**Hardware design source files**
##############################
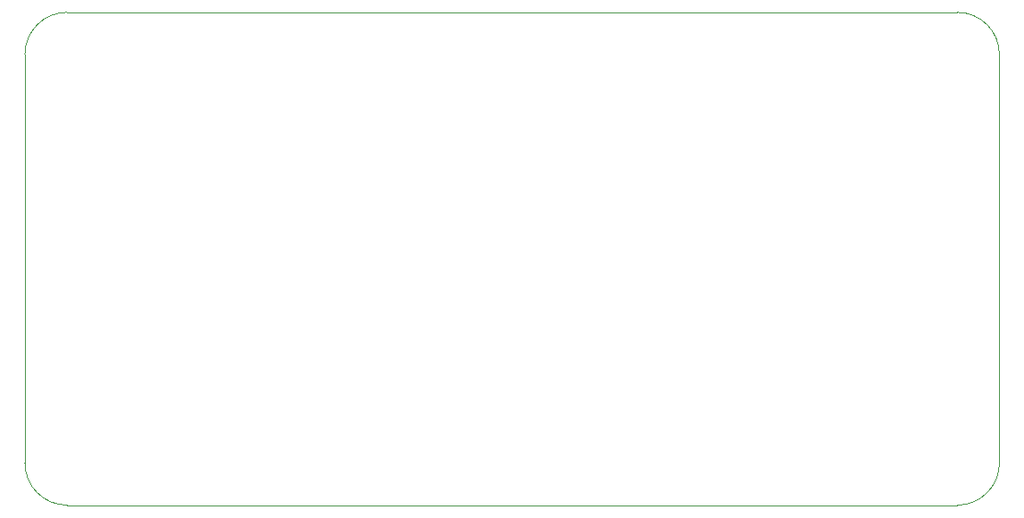
<source format=gm1>
G04*
G04 #@! TF.GenerationSoftware,Altium Limited,Altium Designer,24.2.2 (26)*
G04*
G04 Layer_Color=16711935*
%FSLAX43Y43*%
%MOMM*%
G71*
G04*
G04 #@! TF.SameCoordinates,8CC7AA04-EDAA-4120-BC56-05CF8BE8917F*
G04*
G04*
G04 #@! TF.FilePolarity,Positive*
G04*
G01*
G75*
%ADD88C,0.100*%
D88*
X92500Y44000D02*
G03*
X88500Y48000I-4000J0D01*
G01*
Y1200D02*
G03*
X92500Y5200I0J4000D01*
G01*
X0Y5200D02*
G03*
X4000Y1200I4000J0D01*
G01*
X4000Y48000D02*
G03*
X0Y44000I0J-4000D01*
G01*
X92500Y5200D02*
X92500Y44000D01*
X4000Y1200D02*
X88500Y1200D01*
X-0Y5200D02*
X-0Y44000D01*
X4000Y48000D02*
X88500Y48000D01*
M02*

</source>
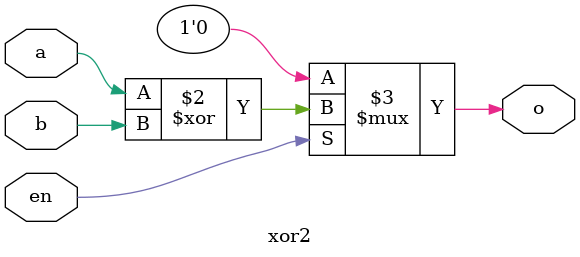
<source format=v>
`timescale 100ps / 1ps

module xor2(
 input a,b,en,
 output o

 );

assign o = (en == 1) ? (a^b) : 1'b0 ; 

endmodule

</source>
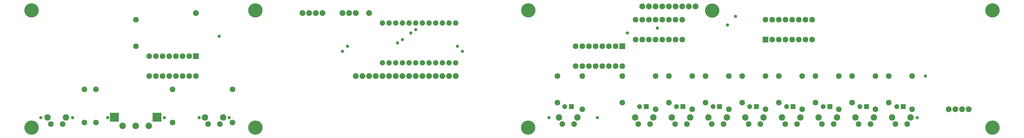
<source format=gbs>
G04 MADE WITH FRITZING*
G04 WWW.FRITZING.ORG*
G04 DOUBLE SIDED*
G04 HOLES PLATED*
G04 CONTOUR ON CENTER OF CONTOUR VECTOR*
%ASAXBY*%
%FSLAX23Y23*%
%MOIN*%
%OFA0B0*%
%SFA1.0B1.0*%
%ADD10C,0.088000*%
%ADD11C,0.049370*%
%ADD12C,0.085000*%
%ADD13C,0.214725*%
%ADD14C,0.097000*%
%ADD15C,0.098000*%
%ADD16C,0.133000*%
%ADD17C,0.072992*%
%ADD18C,0.080361*%
%ADD19R,0.085000X0.085000*%
%ADD20R,0.133000X0.133000*%
%ADD21R,0.072992X0.072992*%
%ADD22C,0.030000*%
%ADD23R,0.001000X0.001000*%
%LNMASK0*%
G90*
G70*
G54D10*
X5230Y1891D03*
X14230Y441D03*
X14130Y441D03*
X14030Y441D03*
X13930Y441D03*
G54D11*
X304Y316D03*
X779Y316D03*
X9555Y1666D03*
X9105Y1591D03*
X5730Y1491D03*
X5655Y1441D03*
X6630Y1316D03*
X4830Y1316D03*
X2980Y1541D03*
X8655Y316D03*
X7930Y316D03*
X13455Y316D03*
X1305Y316D03*
X3130Y316D03*
X2155Y316D03*
X2680Y316D03*
X5930Y1641D03*
X6555Y1391D03*
X4905Y1391D03*
X5855Y1591D03*
G54D12*
X2630Y1241D03*
X2630Y941D03*
X2530Y1241D03*
X2530Y941D03*
X2430Y1241D03*
X2430Y941D03*
X2330Y1241D03*
X2330Y941D03*
X2230Y1241D03*
X2230Y941D03*
X2130Y1241D03*
X2130Y941D03*
X2030Y1241D03*
X2030Y941D03*
X1930Y1241D03*
X1930Y941D03*
X9030Y1391D03*
X9030Y1091D03*
X8930Y1391D03*
X8930Y1091D03*
X8830Y1391D03*
X8830Y1091D03*
X8730Y1391D03*
X8730Y1091D03*
X8630Y1391D03*
X8630Y1091D03*
X8530Y1391D03*
X8530Y1091D03*
X8430Y1391D03*
X8430Y1091D03*
X8330Y1391D03*
X8330Y1091D03*
G54D10*
X2630Y1891D03*
X6530Y941D03*
X6430Y941D03*
X6330Y941D03*
X6230Y941D03*
X6130Y941D03*
X6030Y941D03*
X5930Y941D03*
X5830Y941D03*
X5730Y941D03*
X5630Y941D03*
X5530Y941D03*
X5430Y941D03*
X5330Y941D03*
X5230Y941D03*
X5130Y941D03*
X5030Y941D03*
G54D13*
X14586Y166D03*
X14586Y1931D03*
X10380Y1930D03*
X7617Y166D03*
X3523Y166D03*
X163Y166D03*
X163Y1931D03*
X7619Y1933D03*
X3522Y1932D03*
G54D10*
X10130Y1991D03*
X10030Y1991D03*
X9930Y1991D03*
X9830Y1991D03*
X9730Y1991D03*
X9630Y1991D03*
X9530Y1991D03*
X9430Y1991D03*
X9330Y1991D03*
X4230Y1891D03*
X4330Y1891D03*
X4430Y1891D03*
X4530Y1891D03*
X5030Y1891D03*
X4930Y1891D03*
X4830Y1891D03*
G54D11*
X10610Y1711D03*
X10730Y1841D03*
X13580Y941D03*
G54D12*
X2991Y220D03*
X2814Y220D03*
G54D14*
X3041Y318D03*
X2765Y318D03*
G54D15*
X1530Y191D03*
X1727Y191D03*
X1924Y191D03*
G54D16*
X1406Y322D03*
X2048Y322D03*
G54D12*
X11653Y220D03*
X11476Y220D03*
G54D14*
X11702Y318D03*
X11426Y318D03*
G54D12*
X11102Y220D03*
X10925Y220D03*
G54D14*
X11151Y318D03*
X10875Y318D03*
G54D12*
X10550Y220D03*
X10373Y220D03*
G54D14*
X10600Y318D03*
X10324Y318D03*
G54D12*
X9999Y220D03*
X9822Y220D03*
G54D14*
X10049Y318D03*
X9773Y318D03*
G54D12*
X9448Y220D03*
X9271Y220D03*
G54D14*
X9497Y318D03*
X9222Y318D03*
G54D12*
X8306Y220D03*
X8129Y220D03*
G54D14*
X8356Y318D03*
X8080Y318D03*
G54D12*
X629Y220D03*
X452Y220D03*
G54D14*
X679Y318D03*
X403Y318D03*
G54D12*
X12204Y220D03*
X12027Y220D03*
G54D14*
X12253Y318D03*
X11977Y318D03*
G54D12*
X12755Y220D03*
X12578Y220D03*
G54D14*
X12805Y318D03*
X12529Y318D03*
G54D12*
X13306Y220D03*
X13129Y220D03*
G54D14*
X13356Y318D03*
X13080Y318D03*
G54D12*
X1730Y1791D03*
X1730Y1391D03*
G54D17*
X9389Y481D03*
X9291Y481D03*
X9940Y481D03*
X9842Y481D03*
X10491Y481D03*
X10393Y481D03*
X11043Y481D03*
X10944Y481D03*
X11594Y481D03*
X11495Y481D03*
X12145Y481D03*
X12047Y481D03*
X12696Y481D03*
X12598Y481D03*
X13247Y481D03*
X13149Y481D03*
X8267Y481D03*
X8168Y481D03*
G54D12*
X8055Y941D03*
X8055Y541D03*
X13030Y941D03*
X13030Y541D03*
X12480Y941D03*
X12480Y541D03*
X11930Y941D03*
X11930Y541D03*
X11380Y941D03*
X11380Y541D03*
X10830Y941D03*
X10830Y541D03*
X10280Y941D03*
X10280Y541D03*
X9730Y941D03*
X9730Y541D03*
X9030Y941D03*
X9030Y541D03*
X13380Y441D03*
X13380Y941D03*
X12830Y441D03*
X12830Y941D03*
X12280Y441D03*
X12280Y941D03*
X11730Y441D03*
X11730Y941D03*
X11180Y441D03*
X11180Y941D03*
X10630Y441D03*
X10630Y941D03*
X10080Y441D03*
X10080Y941D03*
X9530Y441D03*
X9530Y941D03*
X8430Y441D03*
X8430Y941D03*
X1130Y241D03*
X1130Y741D03*
X2280Y241D03*
X2280Y741D03*
X3180Y241D03*
X3180Y741D03*
X955Y241D03*
X955Y741D03*
X9930Y1791D03*
X9930Y1491D03*
X9830Y1791D03*
X9830Y1491D03*
X9730Y1791D03*
X9730Y1491D03*
X9630Y1791D03*
X9630Y1491D03*
X9530Y1791D03*
X9530Y1491D03*
X9430Y1791D03*
X9430Y1491D03*
X9330Y1791D03*
X9330Y1491D03*
X9230Y1791D03*
X9230Y1491D03*
X11180Y1491D03*
X11180Y1791D03*
X11280Y1491D03*
X11280Y1791D03*
X11380Y1491D03*
X11380Y1791D03*
X11480Y1491D03*
X11480Y1791D03*
X11580Y1491D03*
X11580Y1791D03*
X11680Y1491D03*
X11680Y1791D03*
X11780Y1491D03*
X11780Y1791D03*
X11880Y1491D03*
X11880Y1791D03*
G54D18*
X5430Y1141D03*
X5530Y1141D03*
X5630Y1141D03*
X5730Y1141D03*
X5830Y1141D03*
X5930Y1141D03*
X6030Y1141D03*
X6130Y1141D03*
X6230Y1141D03*
X6330Y1141D03*
X6430Y1141D03*
X6530Y1141D03*
X5430Y1741D03*
X5530Y1741D03*
X5630Y1741D03*
X5730Y1741D03*
X5830Y1741D03*
X5930Y1741D03*
X6030Y1741D03*
X6130Y1741D03*
X6230Y1741D03*
X6330Y1741D03*
X6430Y1741D03*
X6530Y1741D03*
G54D19*
X2630Y1241D03*
X9030Y1391D03*
G54D20*
X1406Y322D03*
X2048Y322D03*
G54D21*
X9389Y481D03*
X9940Y481D03*
X10491Y481D03*
X11043Y481D03*
X11594Y481D03*
X12145Y481D03*
X12696Y481D03*
X13247Y481D03*
X8267Y481D03*
G54D19*
X11180Y1491D03*
G54D22*
G36*
X9957Y1763D02*
X9902Y1763D01*
X9902Y1818D01*
X9957Y1818D01*
X9957Y1763D01*
G37*
D02*
G54D23*
D02*
G04 End of Mask0*
M02*
</source>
##############################
**PROBLEM DETAILS**
The lines to show are those in the data above that include "FRITZING".

**ANSWER SPACE**
G04 MADE WITH FRITZING*
G04 WWW.FRITZING.ORG*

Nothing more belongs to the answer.